We’ll get there… but until we do, the best way to make better ops decisions faster is to make data tell stories based on an awareness of infrastructure health. Data becomes information when we can associate meaning with patterns – that is, when strings of 0s and 1s indicate business impact.
For instance, data – CPU usage spiking on a node – might mean anything. Information is when knowing it spiked two standard deviations above normal on the master Redis cluster means swap the paging file then restart sentinel. That’s a pattern associated with action and impact. Anomalies are just that until integrated with business logic and correlated with service health.
That’s what we’re launching today: BigPanda Service Health Analytics. It’s a new concept we pioneered that finally moves beyond dashboards as eye candy to a new place where analytics can be used to make better decisions. Service Health Analytics exposes all data from all monitoring sources in the form of configurable dashboards. It provides these pre-configured reports:
- Top alerting hosts
- Top alerting checks
- Correlation ratios from raw alerts to incidents
- Mean time to resolution for incidents
All dashboards provide two global filters – Environments and time periods – and all customizations can be named and saved for quick access. Pre-configured and custom dashboards can be shared externally with team members via one-click Snapshots.

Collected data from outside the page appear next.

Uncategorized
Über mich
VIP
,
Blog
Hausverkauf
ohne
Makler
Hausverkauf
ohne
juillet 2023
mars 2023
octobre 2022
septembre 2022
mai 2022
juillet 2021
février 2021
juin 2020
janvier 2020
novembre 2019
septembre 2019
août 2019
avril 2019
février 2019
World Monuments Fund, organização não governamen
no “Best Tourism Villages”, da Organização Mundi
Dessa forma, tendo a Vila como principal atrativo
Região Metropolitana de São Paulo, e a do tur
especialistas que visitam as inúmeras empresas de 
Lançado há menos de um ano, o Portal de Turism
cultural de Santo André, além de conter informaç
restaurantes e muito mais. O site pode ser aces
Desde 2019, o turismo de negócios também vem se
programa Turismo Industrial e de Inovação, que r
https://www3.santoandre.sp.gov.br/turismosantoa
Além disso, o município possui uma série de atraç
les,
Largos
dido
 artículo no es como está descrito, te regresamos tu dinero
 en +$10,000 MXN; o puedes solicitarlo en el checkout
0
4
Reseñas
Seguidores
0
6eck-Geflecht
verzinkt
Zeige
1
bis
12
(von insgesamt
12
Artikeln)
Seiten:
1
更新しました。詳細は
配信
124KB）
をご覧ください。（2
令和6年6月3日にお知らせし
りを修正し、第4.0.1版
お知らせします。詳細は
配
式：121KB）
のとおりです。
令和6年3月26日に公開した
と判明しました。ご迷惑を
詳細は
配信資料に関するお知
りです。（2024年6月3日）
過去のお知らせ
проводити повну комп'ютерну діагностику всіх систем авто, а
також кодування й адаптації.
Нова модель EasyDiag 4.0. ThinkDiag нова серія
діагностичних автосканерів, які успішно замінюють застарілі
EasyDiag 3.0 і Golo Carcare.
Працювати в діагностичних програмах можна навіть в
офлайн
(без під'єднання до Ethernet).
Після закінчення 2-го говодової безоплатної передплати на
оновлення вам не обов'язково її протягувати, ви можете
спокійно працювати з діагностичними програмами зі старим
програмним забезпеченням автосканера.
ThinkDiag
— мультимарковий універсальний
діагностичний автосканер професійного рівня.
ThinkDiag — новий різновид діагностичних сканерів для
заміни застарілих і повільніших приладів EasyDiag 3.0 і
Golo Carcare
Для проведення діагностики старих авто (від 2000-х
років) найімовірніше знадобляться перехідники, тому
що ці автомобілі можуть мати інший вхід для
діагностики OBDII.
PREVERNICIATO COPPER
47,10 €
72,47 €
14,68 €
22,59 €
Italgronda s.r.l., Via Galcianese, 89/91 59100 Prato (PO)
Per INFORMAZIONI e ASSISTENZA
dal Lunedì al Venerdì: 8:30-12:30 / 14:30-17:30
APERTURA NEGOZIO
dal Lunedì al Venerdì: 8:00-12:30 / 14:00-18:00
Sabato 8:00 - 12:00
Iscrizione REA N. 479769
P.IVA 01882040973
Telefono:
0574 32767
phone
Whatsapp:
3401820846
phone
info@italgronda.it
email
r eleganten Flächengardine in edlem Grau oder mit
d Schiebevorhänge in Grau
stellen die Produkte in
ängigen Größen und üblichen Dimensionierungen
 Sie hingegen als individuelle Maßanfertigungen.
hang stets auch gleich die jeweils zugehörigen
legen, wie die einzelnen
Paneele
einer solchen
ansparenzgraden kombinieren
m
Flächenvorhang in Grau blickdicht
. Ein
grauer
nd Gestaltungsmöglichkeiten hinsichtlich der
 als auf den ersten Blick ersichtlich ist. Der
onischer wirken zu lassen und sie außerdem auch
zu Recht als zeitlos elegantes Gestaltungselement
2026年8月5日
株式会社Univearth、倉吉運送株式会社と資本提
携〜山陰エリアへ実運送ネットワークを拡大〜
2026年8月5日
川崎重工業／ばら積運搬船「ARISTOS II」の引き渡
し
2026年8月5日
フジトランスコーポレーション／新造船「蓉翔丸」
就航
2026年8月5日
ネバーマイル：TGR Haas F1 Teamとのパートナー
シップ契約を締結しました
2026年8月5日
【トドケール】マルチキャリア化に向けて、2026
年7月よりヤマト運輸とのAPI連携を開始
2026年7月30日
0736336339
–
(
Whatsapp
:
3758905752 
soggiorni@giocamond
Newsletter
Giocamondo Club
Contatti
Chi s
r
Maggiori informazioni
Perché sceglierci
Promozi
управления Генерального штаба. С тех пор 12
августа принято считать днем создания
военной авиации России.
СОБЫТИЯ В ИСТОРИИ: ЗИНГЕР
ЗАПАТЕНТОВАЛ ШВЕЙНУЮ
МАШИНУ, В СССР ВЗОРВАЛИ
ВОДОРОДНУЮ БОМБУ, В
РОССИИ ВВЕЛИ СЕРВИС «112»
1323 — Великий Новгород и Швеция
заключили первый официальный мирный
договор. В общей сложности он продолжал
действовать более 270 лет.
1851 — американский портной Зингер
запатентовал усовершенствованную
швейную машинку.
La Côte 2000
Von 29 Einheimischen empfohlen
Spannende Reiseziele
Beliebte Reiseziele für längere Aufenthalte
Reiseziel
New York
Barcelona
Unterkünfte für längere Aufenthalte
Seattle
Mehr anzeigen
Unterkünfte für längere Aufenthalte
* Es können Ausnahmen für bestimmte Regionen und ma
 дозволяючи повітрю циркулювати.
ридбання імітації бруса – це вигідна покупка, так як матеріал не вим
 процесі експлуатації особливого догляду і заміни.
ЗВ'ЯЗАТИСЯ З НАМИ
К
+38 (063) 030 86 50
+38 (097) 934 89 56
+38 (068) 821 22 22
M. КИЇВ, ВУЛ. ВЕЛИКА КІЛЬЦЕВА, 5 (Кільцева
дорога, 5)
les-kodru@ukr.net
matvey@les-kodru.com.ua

I’ve seen hundreds of dashboards from at least that many vendors. I’m proud to say Service Health Analytics is the most elegant, easy to use design for IT ops. Give it a try in your BigPanda org or sign up for a free trial and let me know what you think. There’s a feedback widget on the dashboard and we review (and respond to!) every comment or suggestion.
Not surprisingly, we use BigPanda Service Health Analytics extensively to understand how the world manages IT infrastructure. Here are three examples of the insights it provides that help us run our business:
- The most popular monitoring stacks consist of six to eight tools (modal value – observed in 72% of all IT orgs) and include at least one from each of the following plus other specialized or custom tools: an open source systems management tool (Nagios, Zabbix, or Icinga) combined with an APM tool (New Relic, AppDynamics, or Dynatrace), an error detection tool like Sentry and a log analytics tool (typically Splunk or, increasingly, Logstash).
- The noisiest tools in the stack based on aggregated ratios of raw alerts to correlated incidents are Nagios, CloudWatch, and Splunk (average compression ratios above 97% for those tools vs. 92% for all tools).
- There’s an unexpected correlation between NOC team size and incident volume. Adding NOC engineers actually increases incident volume. We need to investigate that relationship (correlation is not causation!) but anecdotally it seems larger organizations have more complex infrastructure distributed across more datacenters that generates more alerts… and they tend to compensate for investment in process with investment in people.
DevOps will transition to NoOps when we all trust systems to self-diagnose and self-heal. With the rise of sensor networks, personal area clouds, and IoT, that future is closer than you’d think and yet it’s still three to five years out. Until then, we’ll rely on Service Health Analytics to distill data into information and information into better ops decisions made faster.